Writing for the World Socialist Web Site, Barry Grey observed: HSBC "was allowed to pay a token fine--less than 10 percent of its profits for 2011 and a fraction of the money it made laundering the drug bosses' blood money. Meanwhile, small-time drug dealers and users, often among the most impoverished and oppressed sections of the population, are routinely arrested and locked up for years in the American prison gulag."

"The financial parasites who keep the global drug trade churning and make the lion’s share of money from the social devastation it wreaks are above the law," Grey noted.

"Here, in a nutshell," Grey wrote, "is the modern-day aristocratic principle that prevails behind the threadbare trappings of 'democracy.' The financial robber barons of today are a law unto themselves. They can steal, plunder, even murder at will, without fear of being called to account. They devote a portion of their fabulous wealth to bribing politicians, regulators, judges and police--from the heights of power in Washington down to the local police precinct--to make sure their wealth is protected and they remain immune from criminal prosecution."

Regarding America's fraudulent "War on Drugs," researcher Oliver Villar, who with Drew Cottle coauthored the essential book, Cocaine, Death Squads, and the War on Terror: US Imperialism and Class Struggle in Colombia, told Asia Times Online, it is a "war" that the state and leading banks and financial institutions in the capitalist West have no interest whatsoever in "winning."

When queried why he argued that the "war on drugs is no failure at all, but a success," Villar noted: "I come to that conclusion because what do we know so far about the war on drugs? Well, the US has spent about US$1 trillion throughout the globe. Can we simply say it has failed? Has it failed the drug money-laundering banks? No. Has it failed the key Western financial centers? No. Has it failed the narco-bourgeoisie in Colombia--or in Afghanistan, where we can see similar patterns emerging? No. Is it a success in maintaining that political economy? Absolutely."
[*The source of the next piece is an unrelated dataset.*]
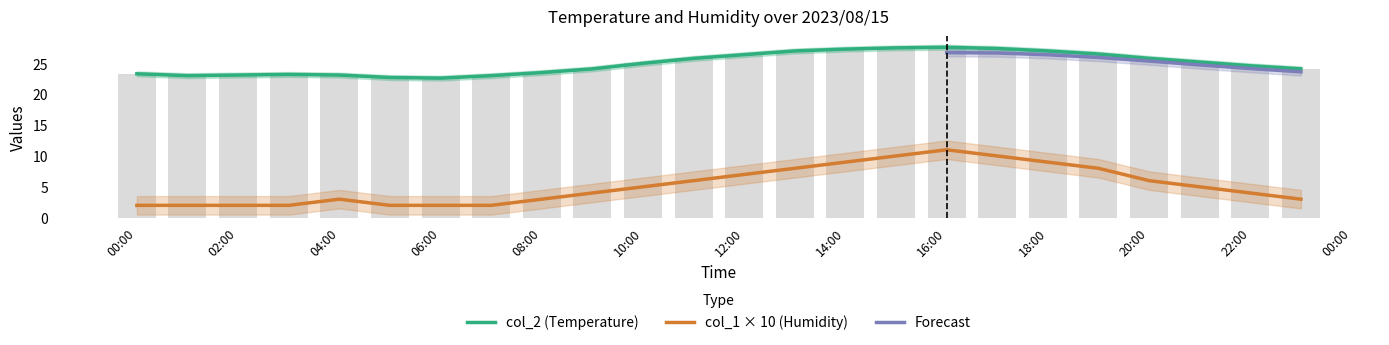

Reading left to right, extract all data points from this chart.

col_2: 23.3	23.0	23.1	23.2	23.1	22.7	22.6	23.0	23.5	24.1	25.0	25.8	26.4	27.0	27.3	27.5	27.6	27.4	27.0	26.5	25.8	25.2	24.6	24.1
col_1: 2.0	2.0	2.0	2.0	3.0	2.0	2.0	2.0	3.0	4.0	5.0	6.0	7.0	8.0	9.0	10.0	11.0	10.0	9.0	8.0	6.0	5.0	4.0	3.0
col_2_upper: 23.3	23.0	23.1	23.2	23.1	22.7	22.6	23.0	23.5	24.1	25.0	25.8	26.4	27.0	27.3	27.5	27.6	27.4	27.0	26.5	25.8	25.2	24.6	24.1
Equally important, what does the impunity shamelessly enjoyed by such loathsome parasites say about us?

Have we become so indifferent to officially sanctioned crime and corruption, the myriad petty tyrannies and tyrants, from the boardroom to the security checkpoint to the job, not to mention murderous state policies that have transformed so-called "advanced" democracies into hated and loathed pariah states, who we really are?

As the late author J. G. Ballard pointed out in his masterful novel Kingdom Come, "Consumer fascism provides its own ideology, no one needs to sit down and dictate Mein Kampf. Evil and psychopathy have been reconfigured into lifestyle statements."

Paranoid fantasy? Wake up and smell the corporatized police state.